2.2 De rechtbank volgt niet de stelling van eiseres dat geen bouwvergunning is vereist omdat sprake is van een bouwwerk van beperkte omvang als bedoeld in artikel 3, aanhef, eerste lid, sub b van het Besluit bouwvergunningsvrije en licht-bouwvergunningplichtinge bouwwerken (hierna: Bblb) en omdat tevens sprake is van een speeltoestel als bedoeld in artikel 3, tweede lid, aanhef en onder a, Bblb. Naar haar oordeel wordt immers niet voldaan aan de in artikel 3, aanhef , eerste lid, sub b gegeven kenmerken, zodat ingevolge artikel 5 Bblb een lichte bouwvergunning is vereist. Voorts kan een fietsoverkapping/speelhuis niet aangemerkt worden als een speeltoestel, als bedoeld in artikel 1, onderdeel c, van het Warenwetbesluit attractie- en speeltoestellen. Verweerder heeft derhalve eiseres terecht in de gelegenheid gesteld een bouwvergunning voor de fietsoverkapping aan te vragen.

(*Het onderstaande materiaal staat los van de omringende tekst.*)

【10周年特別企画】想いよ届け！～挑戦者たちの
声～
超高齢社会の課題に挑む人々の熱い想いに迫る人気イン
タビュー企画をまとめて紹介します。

2.3 Verweerder heeft de bouwvergunning vervolgens geweigerd omdat het bouwplan in strijd is met het geldende bestemmingsplan. Ingevolge de planvoorschriften behorende bij het bestemmingsplan zijn in de voortuin van het perceel van eiseres geen dergelijke bouwwerken toegestaan. Verweerder heeft in het primaire besluit noch in het bestreden besluit uiteengezet wat met ‘dergelijke bouwwerken’ wordt bedoeld. Eerst ter zitting heeft verweerder uiteengezet dat hij zich op het standpunt stelt dat de fietsoverkapping een gebouw is en meer specifiek een bijgebouw. Het bouwplan is naar de mening van verweerder daarom in strijd met het bestemmingsplan. Vervolgens heeft verweerder tevens geweigerd vrijstelling te verlenen op grond van artikel 19, derde lid Wet op de Ruimtelijke Ordening (WRO).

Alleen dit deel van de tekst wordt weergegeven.